07/02/2011
I was looking at a list of some of the ridiculous number of movies I've reviewed over the last decade, and it occurred to me that the movie from the last ten years I wind up mentioning the most in non-movie-related conversations is … Troy, the middlebrow big budget version of the Trojan Wars with Brad Pitt as Achilles, Sean Bean as Odysseus, and written by David Benioff. (Bean and Benioff reunited for 2011’s Game of Thrones on HBO.)
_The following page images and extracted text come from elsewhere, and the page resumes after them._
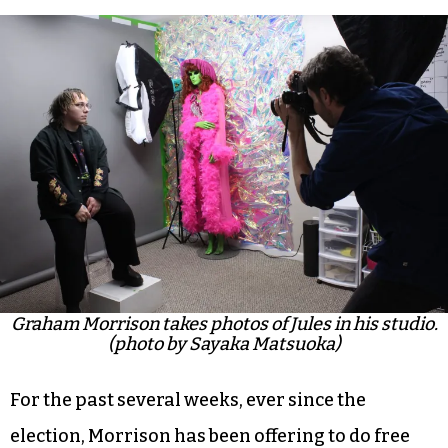
Graham Morrison takes photos of Jules in his studio.
(photo by Sayaka Matsuoka)
For the past several weeks, ever since the
election, Morrison has been offering to do free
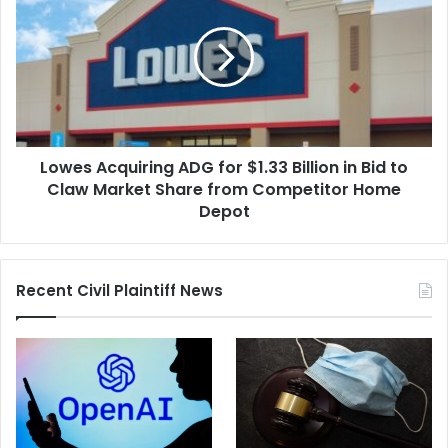
ADG
for
$1.33
Billion
in
Bid
to
Lowes Acquiring ADG for $1.33 Billion in Bid to
Claw
Market
Claw Market Share from Competitor Home
Share
Depot
from
Competitor
Home
Recent Civil Plaintiff News
Depot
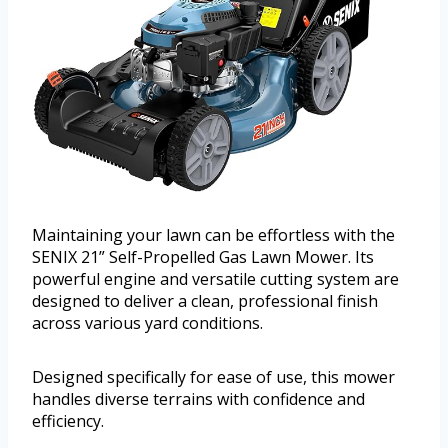
Maintaining your lawn can be effortless with the
SENIX 21” Self-Propelled Gas Lawn Mower. Its
powerful engine and versatile cutting system are
designed to deliver a clean, professional finish
across various yard conditions.
Designed specifically for ease of use, this mower
handles diverse terrains with confidence and
efficiency.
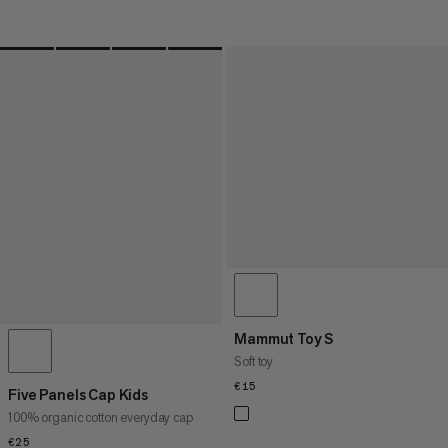
Mammut Toy S
Soft toy
€15
€15
Five Panels Cap Kids
100% organic cotton everyday cap
€25
€25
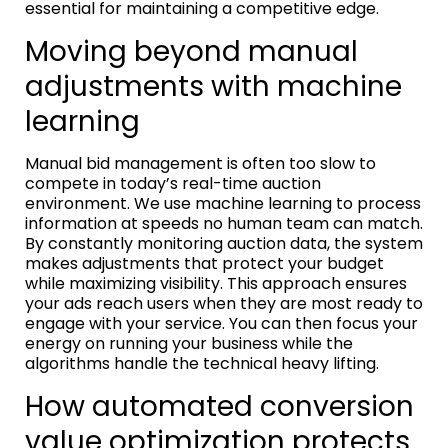
essential for maintaining a competitive edge.
Moving beyond manual
adjustments with machine
learning
Manual bid management is often too slow to
compete in today’s real-time auction
environment. We use machine learning to process
information at speeds no human team can match.
By constantly monitoring auction data, the system
makes adjustments that protect your budget
while maximizing visibility. This approach ensures
your ads reach users when they are most ready to
engage with your service. You can then focus your
energy on running your business while the
algorithms handle the technical heavy lifting.
How automated conversion
value optimization protects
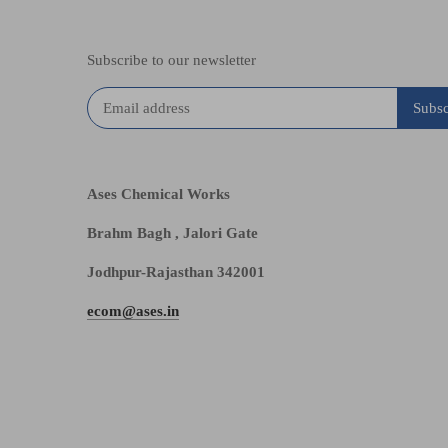
Subscribe to our newsletter
Ases Chemical Works
Brahm Bagh , Jalori Gate
Jodhpur-Rajasthan 342001
ecom@ases.in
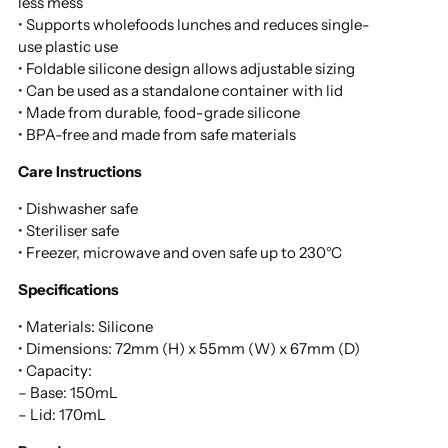
less mess
• Supports wholefoods lunches and reduces single-
use plastic use
• Foldable silicone design allows adjustable sizing
• Can be used as a standalone container with lid
• Made from durable, food-grade silicone
• BPA-free and made from safe materials
Care Instructions
• Dishwasher safe
• Steriliser safe
• Freezer, microwave and oven safe up to 230°C
Specifications
• Materials: Silicone
• Dimensions: 72mm (H) x 55mm (W) x 67mm (D)
• Capacity:
– Base: 150mL
– Lid: 170mL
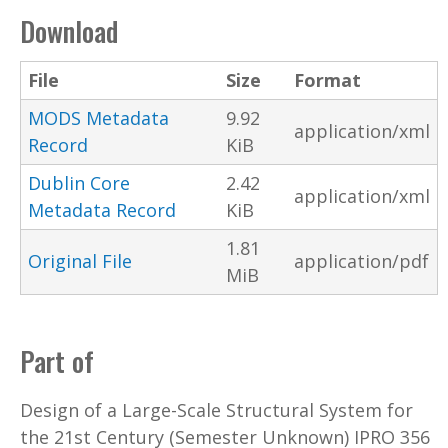
Download
File
Size
Format
MODS Metadata
9.92
application/xml
Record
KiB
Dublin Core
2.42
application/xml
Metadata Record
KiB
1.81
Original File
application/pdf
MiB
Part of
Design of a Large-Scale Structural System for
the 21st Century (Semester Unknown) IPRO 356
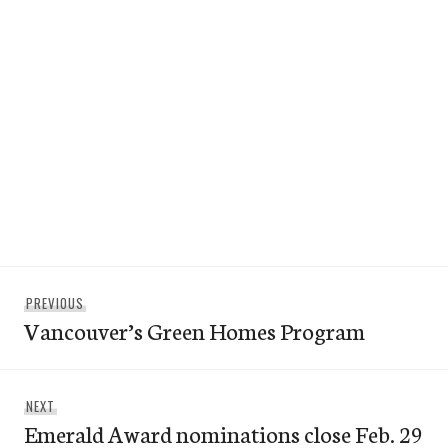
Post
Previous
PREVIOUS
navigation
Vancouver’s Green Homes Program
post:
Next
NEXT
Emerald Award nominations close Feb. 29
post:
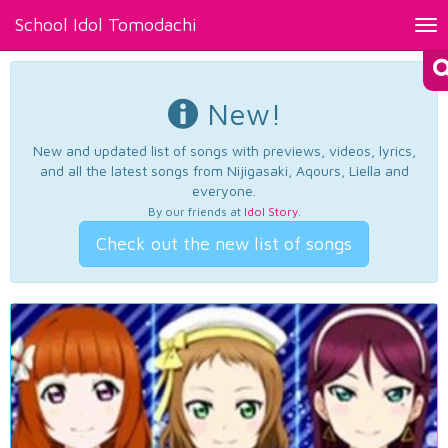
School Idol Tomodachi
Tog
nav
New!
New and updated list of songs with previews, videos, lyrics,
and all the latest songs from Nijigasaki, Aqours, Liella and
everyone.
By our friends at
Idol Story
.
Check out the new list of songs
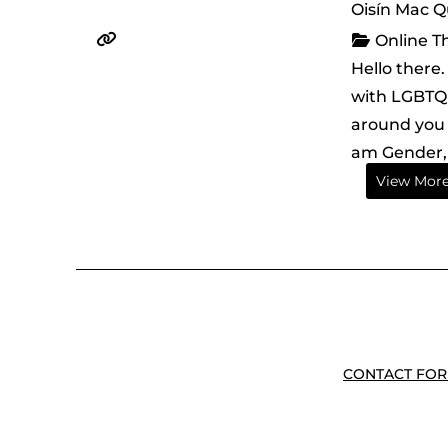
Oisín Mac Q
Online T
Hello there
with LGBTQI
around you 
am Gender, 
View Mor
CONTACT FOR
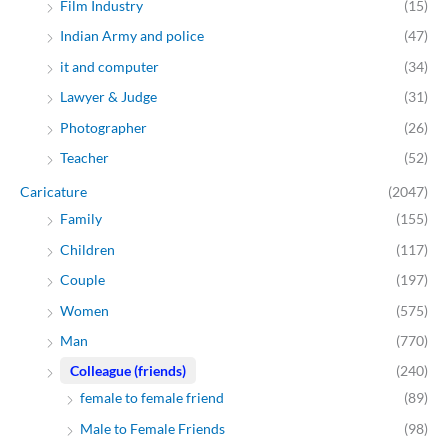
Film Industry
(15)
Indian Army and police
(47)
it and computer
(34)
Lawyer & Judge
(31)
Photographer
(26)
Teacher
(52)
Caricature
(2047)
Family
(155)
Children
(117)
Couple
(197)
Women
(575)
Man
(770)
Colleague (friends)
(240)
female to female friend
(89)
Male to Female Friends
(98)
The movie made $364 million outside North America, but only $133 million here, perhaps because American audiences found it too high-brow and alienating: Achilles is a jerk concerned only with achieving everlasting glory who doesn’t pretend to be a regular guy the audience can relate to. (That we're sitting here 3200 years later watching Brad Pitt play Achilles would seem to suggest Achilles was on to something that we might not care to admit.) American critics on the other hand found it too lowbrow, because it didn’t stick solely to the Iliad (more critics were English majors in college than anything else), but brought in crowdpleasers from non-Homeric sources, such as the Trojan Horse. (My view: of course you have to have the Trojan Horse in Troy.)
Why do I wind up bringing up this pretty good but not great movie all the time? Because the Trojan War is so central to Western literature, philosophy, and even math. For example, the joke in the opening scene where Brad Pitt faces off against a giant in single combat, then suddenly sprints toward his enemy like Usain Bolt and strikes him down, is an ironic reference to Zeno’s paradox of Achilles v. the Tortoise that asserts that Achilles could never overtake a Tortoise (or, in another version, than an edged weapon could never strike home).
Zeno assumed you've heard of Achilles' legendary footspeed. The Classical Greeks used examples like this from the Trojan War constantly, so they come up throughout highbrow Western Civilization.
But Achilles’s 40-yard-dash time doesn’t come up much these days … except in this movie that, while it wasn’t a giant hit, a huge number of people have, over the years, gotten around to seeing. And thus this middlebrow movie is a useful source for examples for explaining to people all sorts of different things.
In general, a well-made middlebrow movie can be an excellent resource for maintaining a certain amount of highbrow cultural continuity. Middlebrowness tends to be greatly underrated.